Born with hydrocephalus (water on the brain), Sherman Joseph Alexie, Jr., grew up on the Spokane Indian Reservation in Wellpinit, Washington. His father was a member of the Coeur d’Alene tribe, his mother a Spokane. An operation when he was six months old placed him at risk of mental retardation, but Alexie survived to become a voracious reader early on. Feeling ostracized on the reservation, partly because of his intellectual pursuits, he transferred to the all-white high school in Reardan, twenty-two miles away, where he was a popular student and starred on the basketball team. After two years at Gonzaga University, Alexie transferred to Washington State University, where his initial interest in pursuing a medical career ended when he fainted in a human anatomy class. His poetry workshop teacher, Alex Kuo, encouraged his writing, and with the assistance of a Washington State Arts Commission fellowship in 1991, he finished his first books of poetry. In his review of The Business of Fancydancing for The New York Times Book Review, James Kincaid hailed Alexie as “one of the major lyric voices of our time.” Following this initial acclaim, Alexie gave up drinking, and he has spoken out against alcohol abuse, particularly on the reservation, both in his public appearances and in his subsequent writings.

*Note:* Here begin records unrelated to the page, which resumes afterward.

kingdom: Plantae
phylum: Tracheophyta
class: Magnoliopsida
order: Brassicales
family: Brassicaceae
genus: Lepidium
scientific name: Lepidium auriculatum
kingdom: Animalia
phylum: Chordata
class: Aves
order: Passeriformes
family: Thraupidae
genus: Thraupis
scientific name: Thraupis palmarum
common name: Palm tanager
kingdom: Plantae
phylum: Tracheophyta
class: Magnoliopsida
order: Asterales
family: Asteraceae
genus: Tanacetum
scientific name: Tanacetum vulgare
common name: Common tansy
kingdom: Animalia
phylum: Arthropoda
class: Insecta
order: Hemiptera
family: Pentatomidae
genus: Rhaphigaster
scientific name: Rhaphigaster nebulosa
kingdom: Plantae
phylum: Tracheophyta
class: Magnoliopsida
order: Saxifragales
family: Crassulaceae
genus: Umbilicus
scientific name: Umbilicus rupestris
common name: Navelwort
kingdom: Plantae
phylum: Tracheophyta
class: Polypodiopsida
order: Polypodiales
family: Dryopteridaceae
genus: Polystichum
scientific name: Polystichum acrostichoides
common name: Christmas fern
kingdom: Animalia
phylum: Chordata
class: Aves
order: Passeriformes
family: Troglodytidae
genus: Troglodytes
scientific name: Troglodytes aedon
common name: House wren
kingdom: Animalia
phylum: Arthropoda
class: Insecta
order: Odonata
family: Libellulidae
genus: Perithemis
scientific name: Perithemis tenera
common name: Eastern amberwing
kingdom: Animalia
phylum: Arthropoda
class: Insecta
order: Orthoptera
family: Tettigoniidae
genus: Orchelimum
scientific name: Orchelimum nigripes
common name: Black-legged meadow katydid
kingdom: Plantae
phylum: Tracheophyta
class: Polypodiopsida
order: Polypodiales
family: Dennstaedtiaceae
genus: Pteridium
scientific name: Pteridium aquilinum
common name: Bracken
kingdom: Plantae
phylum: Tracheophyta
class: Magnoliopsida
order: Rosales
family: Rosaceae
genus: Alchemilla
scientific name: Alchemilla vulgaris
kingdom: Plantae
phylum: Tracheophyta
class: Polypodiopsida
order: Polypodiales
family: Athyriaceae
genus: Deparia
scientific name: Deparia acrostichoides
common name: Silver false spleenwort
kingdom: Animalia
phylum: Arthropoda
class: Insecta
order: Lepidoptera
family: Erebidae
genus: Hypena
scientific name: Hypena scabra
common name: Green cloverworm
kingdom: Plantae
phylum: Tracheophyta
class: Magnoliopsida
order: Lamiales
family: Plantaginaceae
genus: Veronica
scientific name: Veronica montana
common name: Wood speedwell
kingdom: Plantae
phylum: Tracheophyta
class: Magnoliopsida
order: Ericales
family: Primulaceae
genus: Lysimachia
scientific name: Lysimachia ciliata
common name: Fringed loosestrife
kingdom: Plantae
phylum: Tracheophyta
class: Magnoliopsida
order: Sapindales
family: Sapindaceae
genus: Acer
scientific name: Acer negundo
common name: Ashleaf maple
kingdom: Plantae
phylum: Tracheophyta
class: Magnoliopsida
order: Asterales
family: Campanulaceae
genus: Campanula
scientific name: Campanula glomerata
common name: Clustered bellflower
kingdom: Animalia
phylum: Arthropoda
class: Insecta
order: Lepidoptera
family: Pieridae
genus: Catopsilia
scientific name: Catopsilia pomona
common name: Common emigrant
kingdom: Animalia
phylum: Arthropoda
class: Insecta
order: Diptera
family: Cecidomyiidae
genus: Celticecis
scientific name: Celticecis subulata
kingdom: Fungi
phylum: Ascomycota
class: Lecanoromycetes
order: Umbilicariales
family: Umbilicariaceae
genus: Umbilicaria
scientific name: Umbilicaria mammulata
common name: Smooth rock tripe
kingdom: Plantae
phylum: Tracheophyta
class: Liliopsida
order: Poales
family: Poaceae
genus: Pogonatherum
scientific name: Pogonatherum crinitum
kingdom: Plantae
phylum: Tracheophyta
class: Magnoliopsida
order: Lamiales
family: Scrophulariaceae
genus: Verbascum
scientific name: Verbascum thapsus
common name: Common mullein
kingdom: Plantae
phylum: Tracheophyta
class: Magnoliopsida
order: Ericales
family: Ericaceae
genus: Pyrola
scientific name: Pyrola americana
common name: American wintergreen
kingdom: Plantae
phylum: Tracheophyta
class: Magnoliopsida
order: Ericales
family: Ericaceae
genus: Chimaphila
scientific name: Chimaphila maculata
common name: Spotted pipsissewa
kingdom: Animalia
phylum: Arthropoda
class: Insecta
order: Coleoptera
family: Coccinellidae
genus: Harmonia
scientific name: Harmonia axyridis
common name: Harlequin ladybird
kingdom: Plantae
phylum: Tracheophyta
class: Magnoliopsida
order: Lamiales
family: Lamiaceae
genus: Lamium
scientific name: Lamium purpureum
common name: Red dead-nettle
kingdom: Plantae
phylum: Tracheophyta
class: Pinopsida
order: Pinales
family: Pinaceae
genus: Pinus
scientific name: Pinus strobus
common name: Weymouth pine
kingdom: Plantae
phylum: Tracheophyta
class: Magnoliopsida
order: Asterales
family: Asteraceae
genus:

Alexie married Diane Tomhave, of Hidatsa, Ho-Chunk, and Potawatomi heritage, in 1995. They would have two sons, Joseph (born 1997) and David (born 2001). Alexie’s move to Seattle is reflected in the shift of settings in his first two novels, from the Spokane reservation in Reservation Blues to Seattle in Indian Killer, which was published one year later. His involvement in film, which started with Smoke Signals in 1998, is consistent with his flair for public performance and stage presence. Alexie takes pride in having won the World Heavyweight Poetry Bout (slam poetry) in 1998 and each of the next three years as well, and his credits include stand-up comedy and various television appearances, including the Public Broadcasting Service’s program A Dialogue on Race with President Clinton in 1998. With Colville Indian musician Jim Boyd, Alexie has also collaborated on several musical recordings.
Owing to an administrative oversight, Alexie’s bachelor’s degree was not awarded by Washington State University until 1994; his alma mater recognized him in 2003 with a Regents’ Distinguished Alumnus Award. He also holds honorary degrees from Seattle University and Columbia College (Chicago).